Objectives.
[1] Answer these from the Numantine War text:
(a) In what year did the war begin, and as what kind of event?
(b) Who subdued the Lusitanians?
(c) Who negotiated the treaty that Gaius Hostilius Mancinus was forced to accept?
[2] In a few sentences, explain why Quintus Pompeius secretly negotiated a peace with Numantia, using the Numantine War text.
[3] Carry the Numantine War text forward from its final sentence.

Document text.

⁂

Roman Republic Arevaci, Lusones, Vaccaei, Vettones
Commanders and leaders
Quintus Caecilius Metellus Macedonicus, Quintus Pompeius, Marcus Popillius Laenas, Gaius Hostilius Mancinus, Scipio Aemilianus

The Numantine War[1] (from Bellum Numantinum in Appian's Roman History) was the last conflict of the Celtiberian Wars fought by the Romans to subdue those people along the Ebro. It was a twenty-year conflict between the Celtiberian tribes of Hispania Citerior and the Roman government. It began in 154 BC as a revolt of the Celtiberians of Numantia on the Douro. The first phase of the war ended in 151, but in 143, war flared up again with a new insurrection in Numantia.

The first war was fought contemporaneously with the Lusitanian War in Hispania Ulterior. The Lusitanians were subdued by Sulpicius Galba, who betrayed their surrender and executed their leading men, and the Arevaci of Hispania Citerior continued the war and allied with the Lusitanian leader Viriathus.

After open war was reinvigorated in 143, Rome sent a series of generals to the Iberian peninsula to deal with the Numantines. In that year, Quintus Caecilius Metellus Macedonicus tried and failed to take the city by siege, but subjugated all the other tribes of the Arevaci. His successor, Quintus Pompeius, was inept and suffered severe defeats at their hands, so he secretly negotiated a peace with the city abiding by the previous treaty. Yet in 138 BC a new general arrived, Marcus Pompillius Laenas, and when the Numantine envoys came to finish their obligations of the peace treaty, Pompeius disavowed negotiating any such peace. The matter was referred to the Senate for a judgment. Rome decided to ignore Pompeius' peace and sent Gaius Hostilius Mancinus to continue the war in 136 BC, who assaulted the city and was repulsed several times before being routed and encircled, and so forced to accept a treaty, negotiated by a young Tiberius Gracchus. The Senate did not ratify his treaty either, but only sent Mancinus to the Numantines as a prisoner. His successors Lucius Furius Philus and Gaius Calpurnius Piso avoided conflict with the Numantines.

⁂

Extracted records.
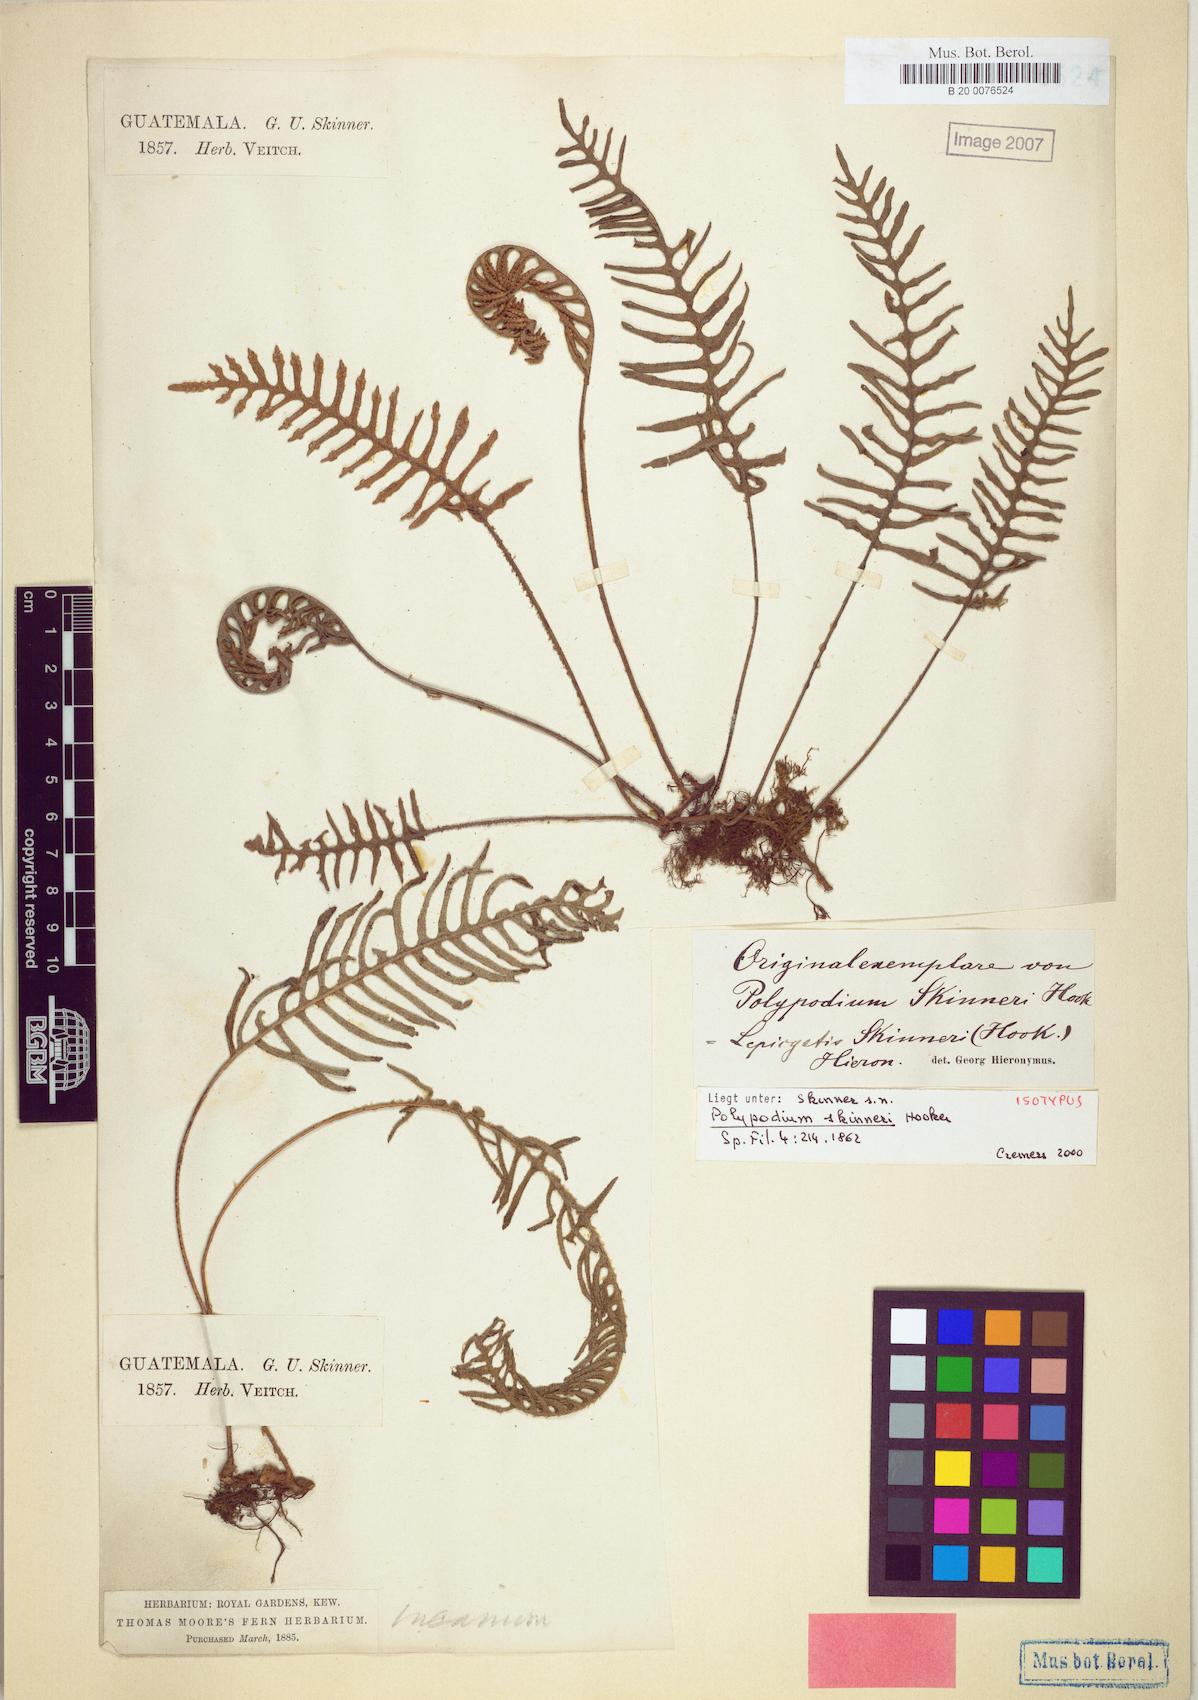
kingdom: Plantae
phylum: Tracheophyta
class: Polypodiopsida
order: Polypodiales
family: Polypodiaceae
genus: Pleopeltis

⁂

Answers below.
[1]
(a) It began in 154 BC as a revolt of the Celtiberians of Numantia on the Douro.
(b) Sulpicius Galba.
(c) A young Tiberius Gracchus.

[2] Quintus Pompeius was inept and suffered severe defeats at the hands of the Numantines. Because of this, he secretly negotiated a peace with the city that abided by the previous treaty.

[3]
In 134 BC, the Consul Scipio Aemilianus was sent to Hispania Citerior to end the war. He recruited 20,000 men and 40,000 allies, including Numidian cavalry under Jugurtha. Scipio built a ring of seven fortresses around Numantia itself before beginning the siege proper. After suffering pestilence and famine, most of the surviving Numantines committed suicide rather than surrender to Rome. The great Roman victory over Numantia ushered in an era of lasting peace in Hispania until the Sertorian War over half a century later.

This war also launched the careers of several important figures. Tiberius Gracchus was present as a quaestor during Mancinus's failed siege. Due to the reputation Gracchus's father had with the Numantines, Tiberius was selected to negotiate the treaty. Gaius Marius also fought in this war, as well as the later Roman enemy Jugurtha.


  1. ^ The term Numantine War can refer to the whole conflict lasting from 154 to 133 or to just the latter part, from 143 to 133. Thus, the two conflicts are sometimes called the Numantine Wars (plural) and subdivided into the First and Second Numantine War. The two are also called the Second and Third Celtiberian (or Spanish) Wars.


  • Davis, Paul K. Besieged: 100 Great Sieges from Jericho to Sarajevo. Oxford University Press, 2001.
  • Wintle, Justin. The Rough Guide History of Spain. Rough Guides: Spain, 2003.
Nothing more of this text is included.